Page:Revue des Deux Mondes - 1852 - tome 16.djvu/1200

Le texte de cette page a été corrigé et est conforme au fac-similé.

On discuta long-temps pour savoir quel pouvait être ce mort, enterré au milieu des champs, si loin du cimetière. Puisqu’il avait un sabre, c’était évidemment un soldat; mais, disait-on, pour qu’on l’eût mis dans un si beau cercueil de pierre, fait tout d’un morceau et qui avait dû coûter bien cher, il fallait tout au moins que ce fût un officier, et en effet on décida à l’unanimité que c’était un officier tué dans les guerres du temps de Marlborough, et qu’il serait convenable de l’inhumer en terre sainte. Le squelette fut donc placé dans un cercueil avec toute sa dépouille funèbre; on chanta pour lui l’office des morts, et sur sa tombe nouvelle on planta, comme sur la tombe des chrétiens, de grosses touffes de buis. Ce sentiment de curiosité et de respect qu’éveillait chez les paysans la vue de ce mort et de ces débris d’un autre âge, nous le retrouvons partout aujourd’hui, dans nos livres, dans nos idées et dans nos mœurs. Il semble qu’en vieillissant, les peuples, comme les hommes, aiment à se souvenir, et que, dans leur âge mûr, ils se tournent, avec un regret mêlé d’attendrissement, vers les jours heureux de leur jeunesse et de leur ignorance. Le passé d’ailleurs est si vaste et si profond, qu’il reste toujours pour les derniers venus quelque doute à éclaircir, et, au milieu des ruines, quelque recoin obscur à fouiller.

Comme les ouvrages d’histoire et d’érudition dont nous nous sommes occupé récemment[1], ceux que nous allons encore examiner ici se rattachent aux sujets les plus divers : archéologie héraldique, philologie, histoire sociale et littéraire, curiosités monumentales, etc. Cette grande variété est une preuve nouvelle que l’érudition, après être restée long-temps confinée dans un cercle assez étroit, tend chaque jour à élargir ses horizons. Bien des sujets qu’elle eût regardés, il y a trente ans, comme étrangers à ses préoccupations habituelles lui sont devenus familiers. Après avoir uniquement travaillé pour les savans et quelquefois pour les pédans, elle travaille enfin pour tout le monde, et, tout en défrichant des terrains nouveaux, elle trouve encore à glaner là où la récolte semblait faite depuis long-temps. Nous citerons comme exemple le Dictionnaire héraldique de M. Charles Grandmaison[2]. Étudié tout à la fois par la curiosité et la vanité, le blason est, sans aucun doute, de tous les sujets archéologiques celui qui prête le moins aux découvertes, et, bien qu’il ait survécu à toutes nos révolutions, il n’est souvent, pour ceux même qui s’en font gloire, que l’alphabet indéchiffrable d’une langue morte. Or c’est pour expliquer cette langue que M. Grandmaison a composé le livre dont nous venons de parier, et, à force d’investigations sagaces et patientes, il a écrit, sur un sujet vieilli, un livre nouveau par le plan et très abondant en détails curieux, en renseignemens peu connus.

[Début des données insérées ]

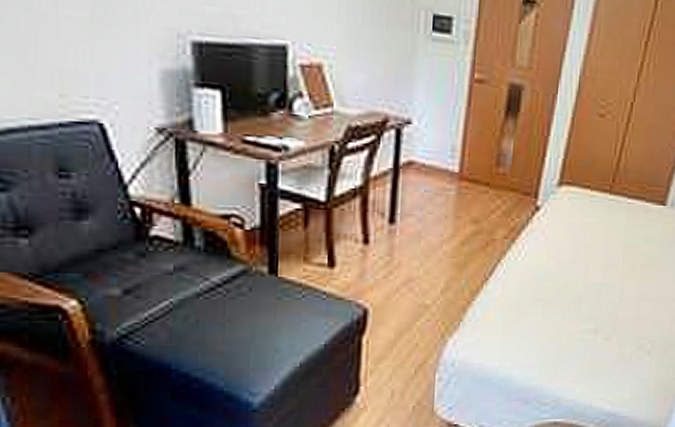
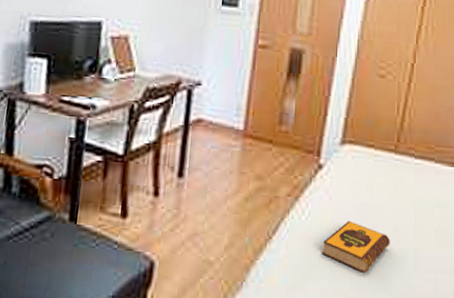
hardback book: none [536,259,600,306] -> present [322,220,390,273]

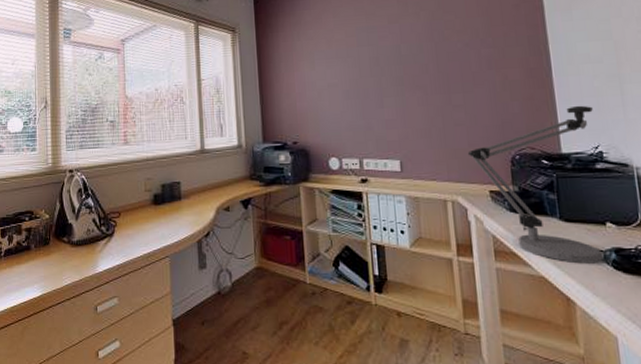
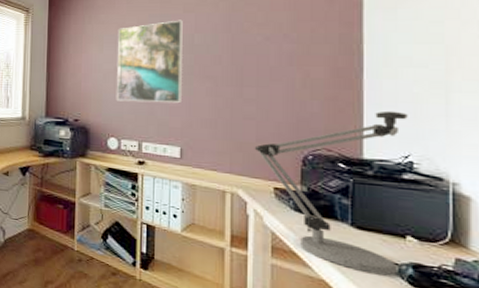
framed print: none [328,31,396,119] -> present [116,20,183,103]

Le Dictionnaire héraldique a surtout pour but de faciliter aux archéologues et aux gens du monde le moyen de déterminer à quelles familles, à quels temps, à quelles provinces appartiennent les armoiries qui se trouvent semées à profusion dans les châteaux, les églises, sur les tableaux, les armes, les cachets, les meubles, enfin sur les monumens de toute espèce que nous a légués la vieille France. Cette détermination, pour être exacte, demande de longues

  1. Voyez la livraison du 15 novembre.
  2. Un vol. in-8o, chez l’abbé Migne, à Montrouge.